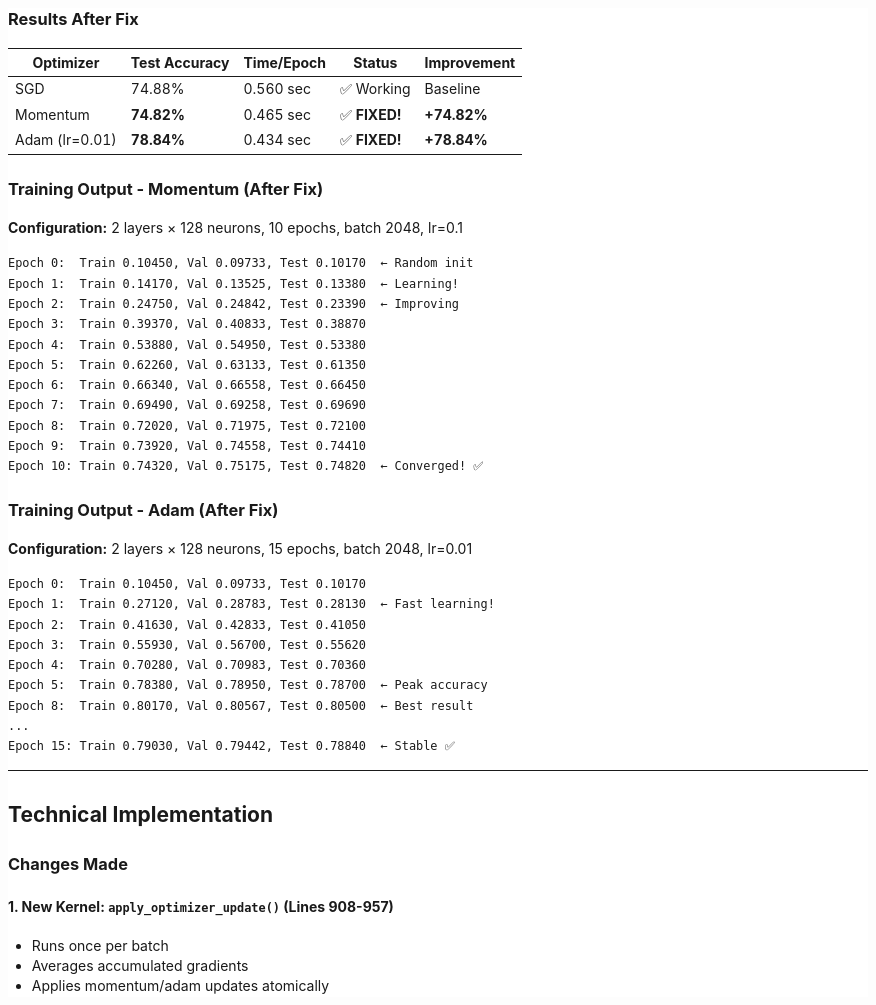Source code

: ### Results After Fix

| Optimizer | Test Accuracy | Time/Epoch | Status | Improvement |
|-----------|---------------|------------|--------|-------------|
| SGD       | 74.88%        | 0.560 sec  | ✅ Working | Baseline |
| Momentum  | **74.82%**    | 0.465 sec  | ✅ **FIXED!** | **+74.82%** |
| Adam (lr=0.01) | **78.84%** | 0.434 sec  | ✅ **FIXED!** | **+78.84%** |

### Training Output - Momentum (After Fix)

**Configuration:** 2 layers × 128 neurons, 10 epochs, batch 2048, lr=0.1

```
Epoch 0:  Train 0.10450, Val 0.09733, Test 0.10170  ← Random init
Epoch 1:  Train 0.14170, Val 0.13525, Test 0.13380  ← Learning!
Epoch 2:  Train 0.24750, Val 0.24842, Test 0.23390  ← Improving
Epoch 3:  Train 0.39370, Val 0.40833, Test 0.38870
Epoch 4:  Train 0.53880, Val 0.54950, Test 0.53380
Epoch 5:  Train 0.62260, Val 0.63133, Test 0.61350
Epoch 6:  Train 0.66340, Val 0.66558, Test 0.66450
Epoch 7:  Train 0.69490, Val 0.69258, Test 0.69690
Epoch 8:  Train 0.72020, Val 0.71975, Test 0.72100
Epoch 9:  Train 0.73920, Val 0.74558, Test 0.74410
Epoch 10: Train 0.74320, Val 0.75175, Test 0.74820  ← Converged! ✅
```

### Training Output - Adam (After Fix)

**Configuration:** 2 layers × 128 neurons, 15 epochs, batch 2048, lr=0.01

```
Epoch 0:  Train 0.10450, Val 0.09733, Test 0.10170
Epoch 1:  Train 0.27120, Val 0.28783, Test 0.28130  ← Fast learning!
Epoch 2:  Train 0.41630, Val 0.42833, Test 0.41050
Epoch 3:  Train 0.55930, Val 0.56700, Test 0.55620
Epoch 4:  Train 0.70280, Val 0.70983, Test 0.70360
Epoch 5:  Train 0.78380, Val 0.78950, Test 0.78700  ← Peak accuracy
Epoch 8:  Train 0.80170, Val 0.80567, Test 0.80500  ← Best result
...
Epoch 15: Train 0.79030, Val 0.79442, Test 0.78840  ← Stable ✅
```

---

## Technical Implementation

### Changes Made

#### 1. New Kernel: `apply_optimizer_update()` (Lines 908-957)
- Runs once per batch
- Averages accumulated gradients
- Applies momentum/adam updates atomically
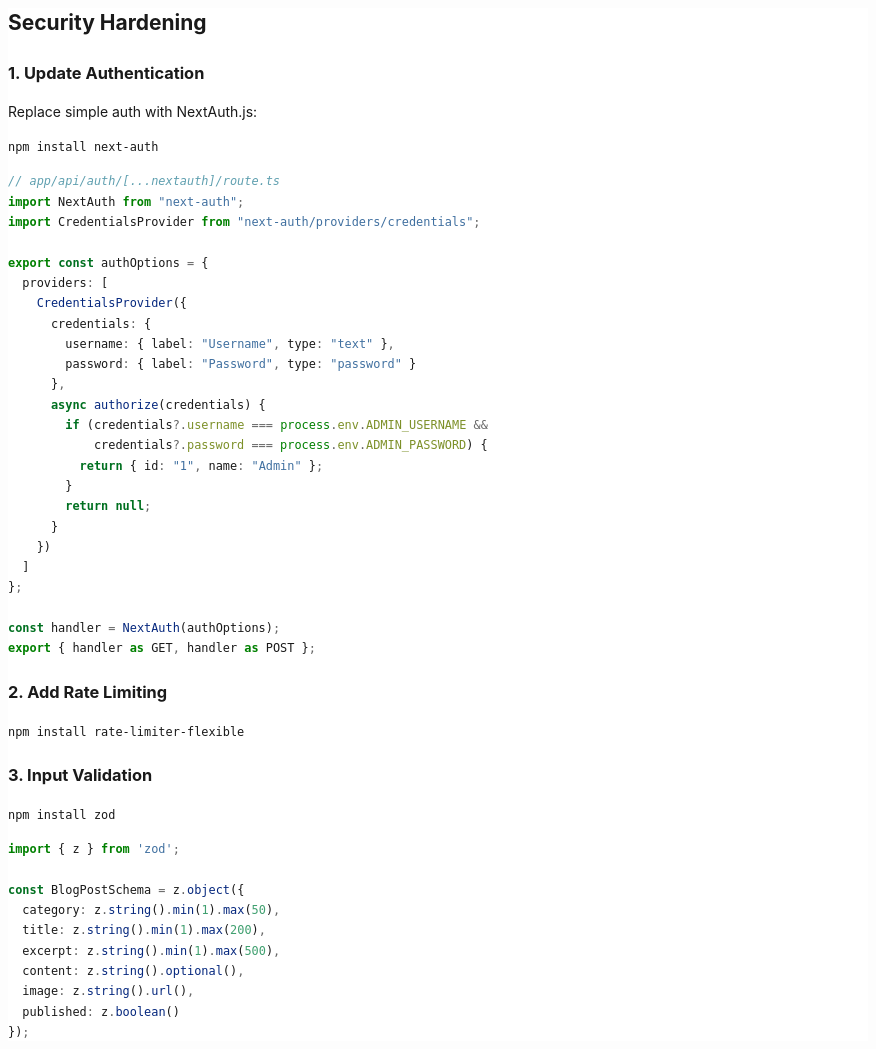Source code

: 
## Security Hardening

### 1. Update Authentication

Replace simple auth with NextAuth.js:

```bash
npm install next-auth
```

```typescript
// app/api/auth/[...nextauth]/route.ts
import NextAuth from "next-auth";
import CredentialsProvider from "next-auth/providers/credentials";

export const authOptions = {
  providers: [
    CredentialsProvider({
      credentials: {
        username: { label: "Username", type: "text" },
        password: { label: "Password", type: "password" }
      },
      async authorize(credentials) {
        if (credentials?.username === process.env.ADMIN_USERNAME &&
            credentials?.password === process.env.ADMIN_PASSWORD) {
          return { id: "1", name: "Admin" };
        }
        return null;
      }
    })
  ]
};

const handler = NextAuth(authOptions);
export { handler as GET, handler as POST };
```

### 2. Add Rate Limiting

```bash
npm install rate-limiter-flexible
```

### 3. Input Validation

```bash
npm install zod
```

```typescript
import { z } from 'zod';

const BlogPostSchema = z.object({
  category: z.string().min(1).max(50),
  title: z.string().min(1).max(200),
  excerpt: z.string().min(1).max(500),
  content: z.string().optional(),
  image: z.string().url(),
  published: z.boolean()
});
```
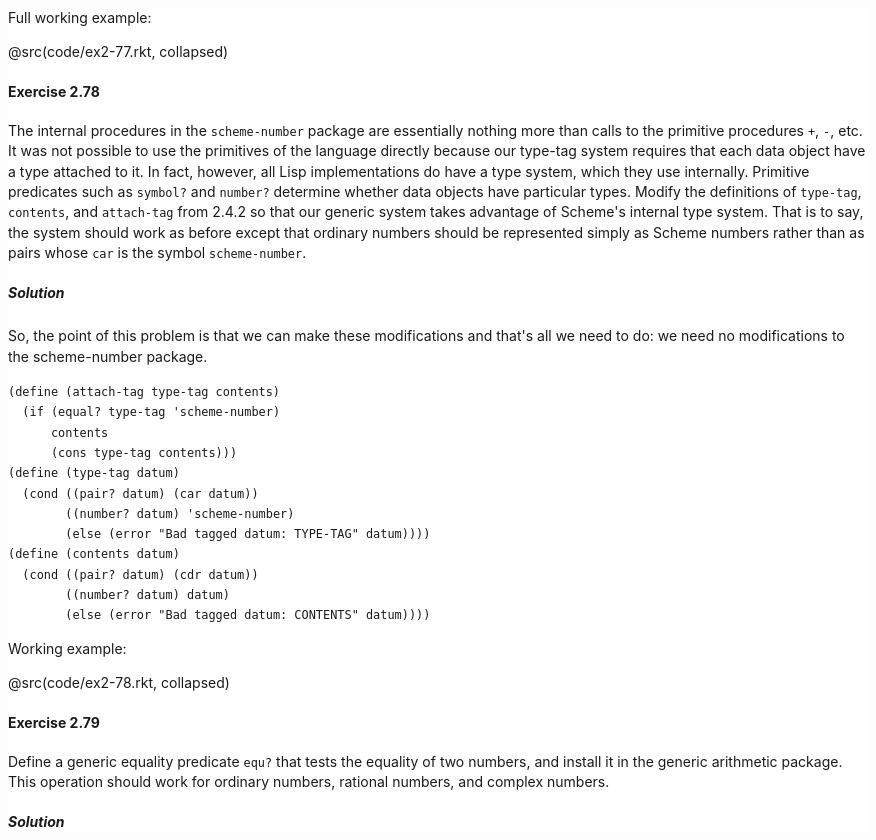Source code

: Full working example:

@src(code/ex2-77.rkt, collapsed)

#### Exercise 2.78

The internal procedures in the
`scheme-number` package are essentially nothing more than calls to the
primitive procedures `+`, `-`, etc.  It was not possible to use the
primitives of the language directly because our type-tag system requires that
each data object have a type attached to it.  In fact, however, all Lisp
implementations do have a type system, which they use internally.  Primitive
predicates such as `symbol?` and `number?`  determine whether data
objects have particular types.  Modify the definitions of `type-tag`,
`contents`, and `attach-tag` from 2.4.2 so that our
generic system takes advantage of Scheme's internal type system.  That is to
say, the system should work as before except that ordinary numbers should be
represented simply as Scheme numbers rather than as pairs whose `car` is
the symbol `scheme-number`.

##### Solution

So, the point of this problem is that we can make these modifications
and that's all we need to do: we need no modifications to the 
scheme-number package.

```rkt
(define (attach-tag type-tag contents)
  (if (equal? type-tag 'scheme-number) 
      contents
      (cons type-tag contents)))
(define (type-tag datum)
  (cond ((pair? datum) (car datum))
        ((number? datum) 'scheme-number)
        (else (error "Bad tagged datum: TYPE-TAG" datum))))
(define (contents datum)
  (cond ((pair? datum) (cdr datum))
        ((number? datum) datum)
        (else (error "Bad tagged datum: CONTENTS" datum))))
```

Working example:

@src(code/ex2-78.rkt, collapsed)



#### Exercise 2.79

Define a generic equality
predicate `equ?` that tests the equality of two numbers, and install it in
the generic arithmetic package.  This operation should work for ordinary
numbers, rational numbers, and complex numbers.

##### Solution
..............................
The answer should hold exactly the lines running from the one with "numbers, rational numbers, and" to the final line of the data, both ends counted.

numbers, rational numbers, and complex numbers.

##### Solution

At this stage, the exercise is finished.